Kemel depicts other aspects of Turkish peasant life more extensively in works such as The Wind from the Plain, Iron Earth, Copper Sky, and The Undying Grass, which as a trilogy trace the fate of families who have migrated across the plains of central Anatolia with the start of the annual cotton harvest. The people that emerge from these novels can be callous, corrupt, cruel, and very superstitious but also generous, romantic, and in some cases larger than life. It is a world haunted by misery, terror, and death, but also by a certain beauty in the people and the rugged landscape that seems to transcend the horrors.
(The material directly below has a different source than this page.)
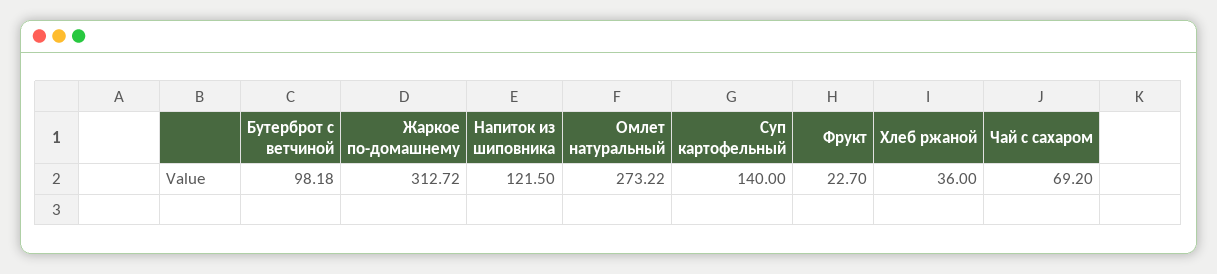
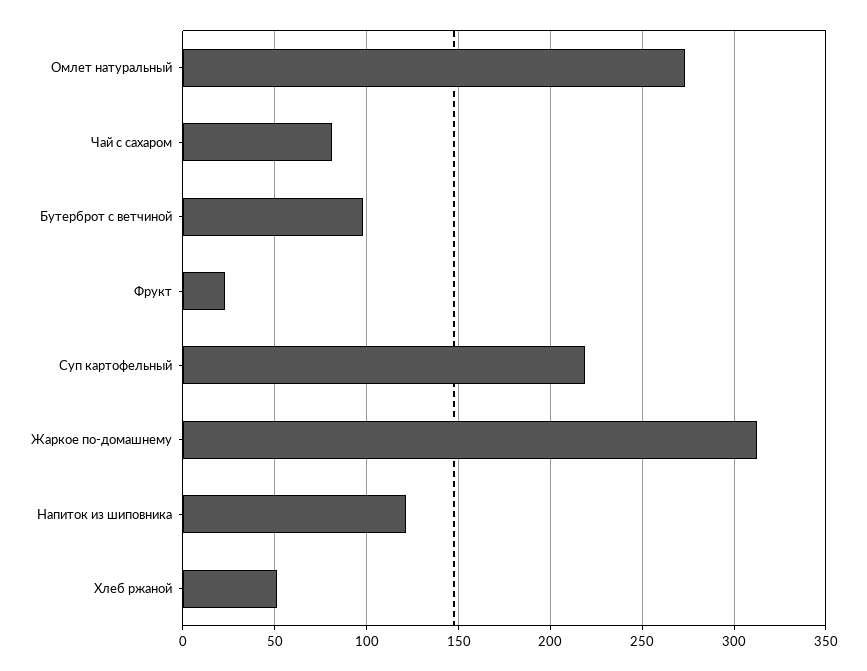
Суп картофельный: 140 -> 220
Хлеб ржаной: 36 -> 50
Чай с сахаром: 69.2 -> 80

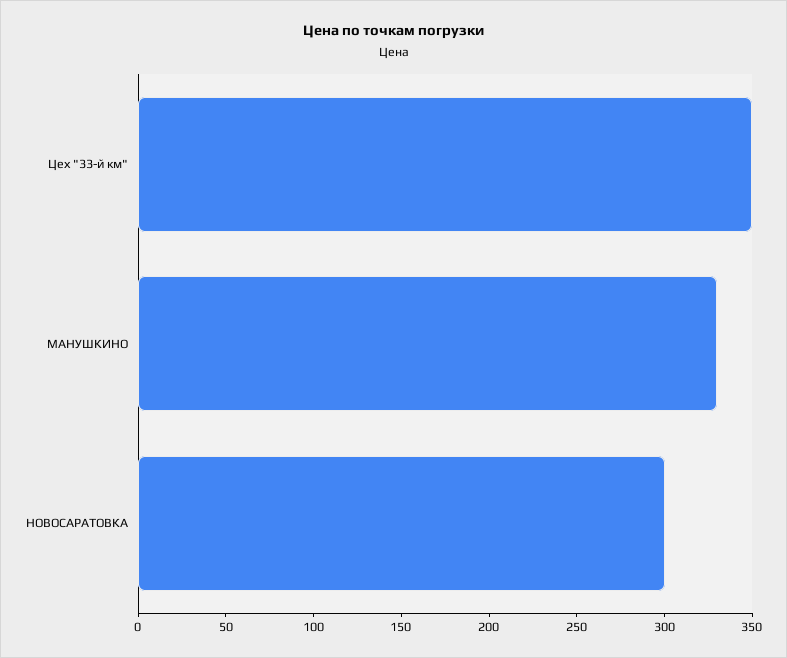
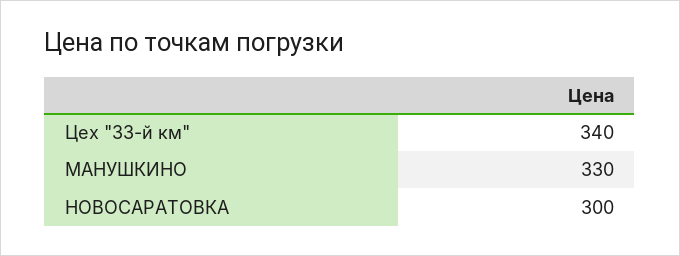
Цех "33-й км": 350 -> 340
The plot structures of Kemal’s novels often turn upon turmoil and acts of mayhem, which are presented in stark, unsparing detail. Indeed, some commentators have been struck by the harsh and unrelenting undercurrents of violence that provide impetus to many of his works. Beatings and other acts of physical abuse are carried out by ruthless local officials, almost as a routine mode of operations; in response, other protagonists seek vengeance on their own terms through acts of armed defiance. In Murder in the Ironsmith’s Market bloody encounters between factions that support rival landowners lead to widespread and prolonged conflict, where repeated fighting seems to develop a specific momentum unto itself. The continuing vitality of folklore and popular legends is another recurrent theme in much of Kemal’s writing, and some of his most effective short stories have been drawn from material of this sort. Novels such as The Legend of Ararat and The Legend of the Thousand Bulls are in part based upon peasant lore of eastern and central Anatolia. The interplay of historical memories, both factual and fanciful, passed down from village elders, with rustic tales of a mythical background, provides memorable images of the way of life in the region.
In some of Kemal’s later novels he draws on his familiarity with Istanbul and the surrounding area. In The Seagull the conflict between man and nature in a fishing village on the Black Sea is told from the standpoint of an eleven-year-old boy. Although some critics have charged this work with sentimentality, others have found this coming-of-age story moving. The Birds Have Also Gone is a commentary on industrial pollution and political corruption. The sharp, violent edge that may be detected in many of the author’s works is also evident in The Sea-Crossed Fisherman, which provides a taut and suspenseful narrative of crime and pursuit in the villages and coastal areas that surround the country’s largest city. In his later works, in particular Kanin sesi (the voice of blood) Kemal focuses more on giving his characters psychological depth and his material greater vividness.